Overall, we found a significant increase in staining with Melan-A and SOX-10 at the dermo-epidermal junction, compared to HMB-45. However, no significant difference was noted between Melan-A and SOX-10. A potential limitation to our study is the limited sample size. Although a difference in melanocyte count was not observed between Melan-A and SOX-10, our results show an apparent trend approaching significance. Melan-A or SOX-10 may be superior in staining melanocytes in melanocytic lesions, however SOX-10 may be more specific.
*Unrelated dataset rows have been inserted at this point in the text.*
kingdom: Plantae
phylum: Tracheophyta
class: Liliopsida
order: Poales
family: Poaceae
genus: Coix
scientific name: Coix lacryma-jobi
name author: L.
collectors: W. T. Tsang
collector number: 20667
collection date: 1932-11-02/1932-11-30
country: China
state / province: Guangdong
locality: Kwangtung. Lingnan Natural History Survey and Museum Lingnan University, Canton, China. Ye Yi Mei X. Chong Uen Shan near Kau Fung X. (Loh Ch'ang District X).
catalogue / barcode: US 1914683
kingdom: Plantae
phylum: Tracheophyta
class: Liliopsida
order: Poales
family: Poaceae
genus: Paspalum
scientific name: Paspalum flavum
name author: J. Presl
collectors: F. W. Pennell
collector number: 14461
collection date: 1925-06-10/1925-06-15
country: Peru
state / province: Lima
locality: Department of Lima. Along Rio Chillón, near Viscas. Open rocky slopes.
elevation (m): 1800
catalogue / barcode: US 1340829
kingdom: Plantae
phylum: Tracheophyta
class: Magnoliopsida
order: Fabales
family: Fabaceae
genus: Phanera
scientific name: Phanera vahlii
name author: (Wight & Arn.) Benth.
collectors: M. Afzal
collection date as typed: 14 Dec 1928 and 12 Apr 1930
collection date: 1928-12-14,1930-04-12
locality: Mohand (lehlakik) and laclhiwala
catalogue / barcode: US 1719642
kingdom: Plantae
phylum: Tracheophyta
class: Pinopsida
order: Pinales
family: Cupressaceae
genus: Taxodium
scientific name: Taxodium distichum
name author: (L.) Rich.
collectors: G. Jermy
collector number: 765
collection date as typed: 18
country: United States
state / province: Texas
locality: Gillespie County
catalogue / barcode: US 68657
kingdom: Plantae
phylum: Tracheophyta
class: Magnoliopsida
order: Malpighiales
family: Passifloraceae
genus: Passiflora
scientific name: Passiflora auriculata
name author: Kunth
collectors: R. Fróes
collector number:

Immunohistochemistry itself carries a few obstacles including its small biopsy size with a limited number of melanocytes and its differing sensitivity and specificity of antibodies to differentiate between melanocytes and keratinocytes.12 Pathologists need to consider the relative sensitivity of the stains utilized when interpreting results of staining in subtle melanocytic proliferations.

In conclusion, immunohistochemical stains are commonly used to quantify melanocytic proliferation, especially in the differential diagnosis of lentigo senilis and early melanoma in situ. Our study shows that the choice of immunohistochemical stain may result in different sensitivity for melanocytic proliferation.